The Bull Case For Tesla
Tesla bulls have strong arguments on their side.
For one, Tesla has turned profitable. Unlike the litany of U.S. car companies that went bankrupt during the last century, Tesla has a real chance of becoming a sustainable company, not just from the standpoint of energy but financially too.
And while other car manufacturers are faced with massive supply chain and manufacturing disruption as they service legacy combustion engine businesses while migrating to electric vehicle manufacturing, Tesla has a massive headstart as a pure-play EV business.
The company’s Gigafactories are popping up all over the world now, from Europe to US and onward to Asia. Tesla has scaled its manufacturing business while its rivals are playing catch-up.

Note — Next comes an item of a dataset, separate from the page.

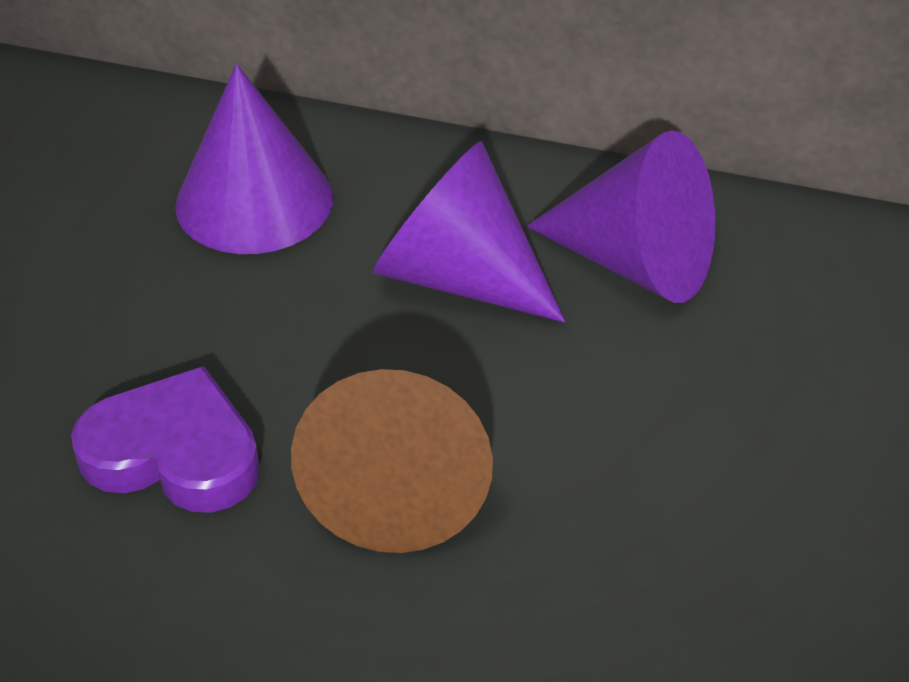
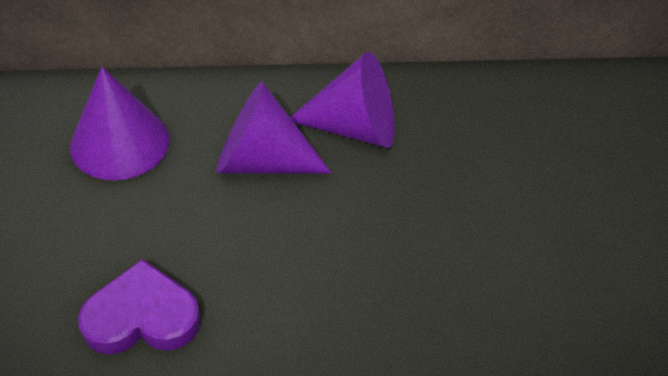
camera: 25 degrees left, 5 degrees up
(398, 486) = (282, 297): brown cone -> none

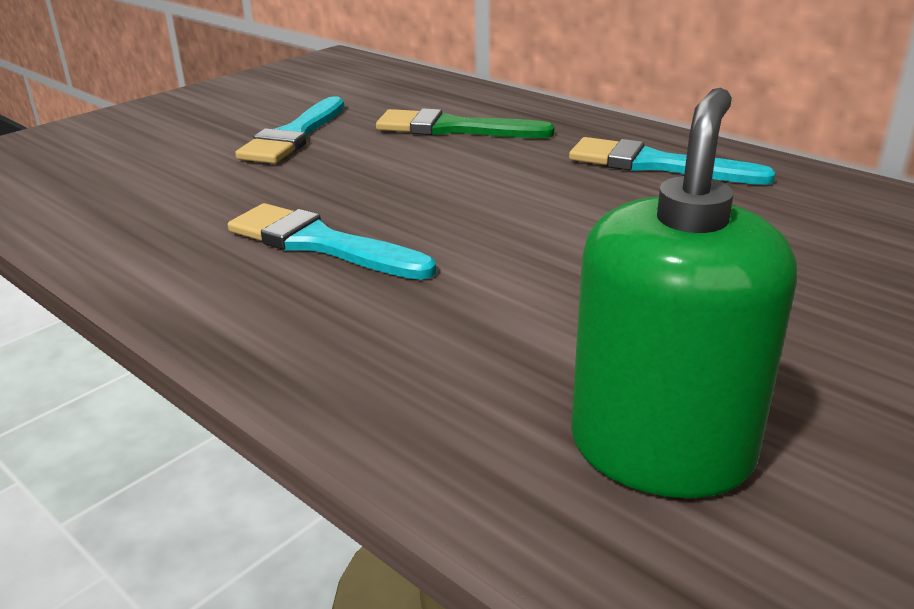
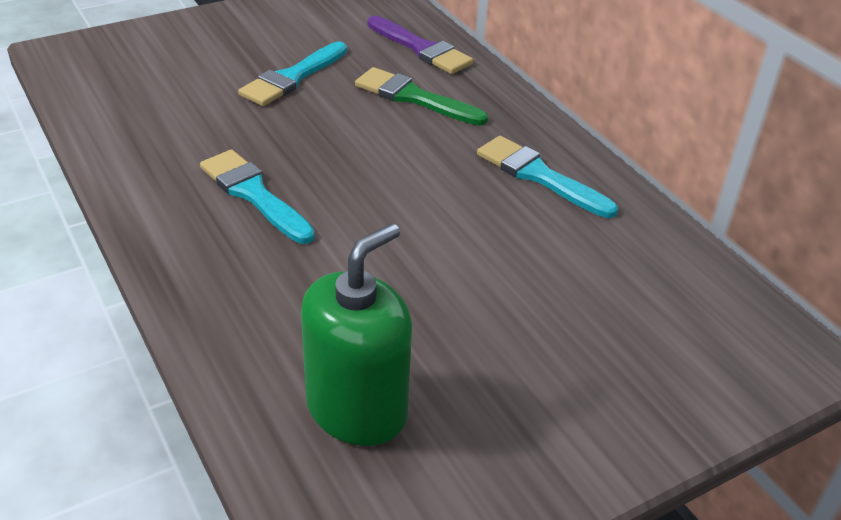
camera: 15 degrees right, 10 degrees up
(428, 92) = (421, 49): none -> purple brush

The argument that bulls hang their hat on is Tesla’s software, which is widely regarded as far superior to its rivals. The question is how far ahead is it? Some say 5 years while others claim it is as many as 10 years.

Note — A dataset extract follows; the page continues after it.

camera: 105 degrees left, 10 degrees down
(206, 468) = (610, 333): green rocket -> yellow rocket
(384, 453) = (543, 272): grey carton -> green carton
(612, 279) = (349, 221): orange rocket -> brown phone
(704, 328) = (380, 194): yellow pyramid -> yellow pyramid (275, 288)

That software advantage has loyal drivers raving about how driving a Tesla is like driving a “new” car every few months as software upgrades replenish the driver experience.
A model 3 driver we spoke to as part of our research was thrilled to be able to buy an extra software package to goose 0-60mph times. If delighting your customers is a key to success as Warren Buffett has famously claimed, Tesla is clearly winning.
Another bullish argument is that those loyal customers refer friends through word-of-mouth marketing, which means Tesla – unlike its rivals – doesn’t have to sink money into expensive marketing and PR campaigns.
A positive optionality for investors is the company’s autonomous self-driving software that could transform modern day travel. CEO Elon Musk has stated that the ultimate goal is for drivers to not even have a steering wheel. After all, why would you need a steering wheel when a car drives itself?
The market size for autonomous vehicles is estimated to reach over $2 trillion by the end of the decade. If that’s even close to being right, Tesla stands head and shoulders above its competition in being able to capture a dominant market share.
And if all that wasn’t enough, Tesla has an entire solar division that can claim 25 terawatt hours of clean energy over the past decade, enough to easily offset the energy consumption from Tesla’s car production facilities and units combined.
Is Tesla A Buy?
The Law of Large Numbers is going to catch up with Tesla eventually but so far the company’s growth has been exponential. In the past decade the company has gone from producing just a few thousand vehicles to almost one million per year.
As production volumes ramp up around the world, expect Tesla unit volumes to pop further and analysts’ forecasts of almost $120 billion in revenue to be realized.
That in turn should lead to even more stock splits. So while Tesla may not reach Cathie Wood’s $1,533 price target on a pre-split basis, it might well do so in the coming years on a post-split basis.
On a technical basis, the trend for Tesla is bearish at the moment but lower prices will only make the upside valuation opportunity more enticing as market woes sew fear in investors’ minds.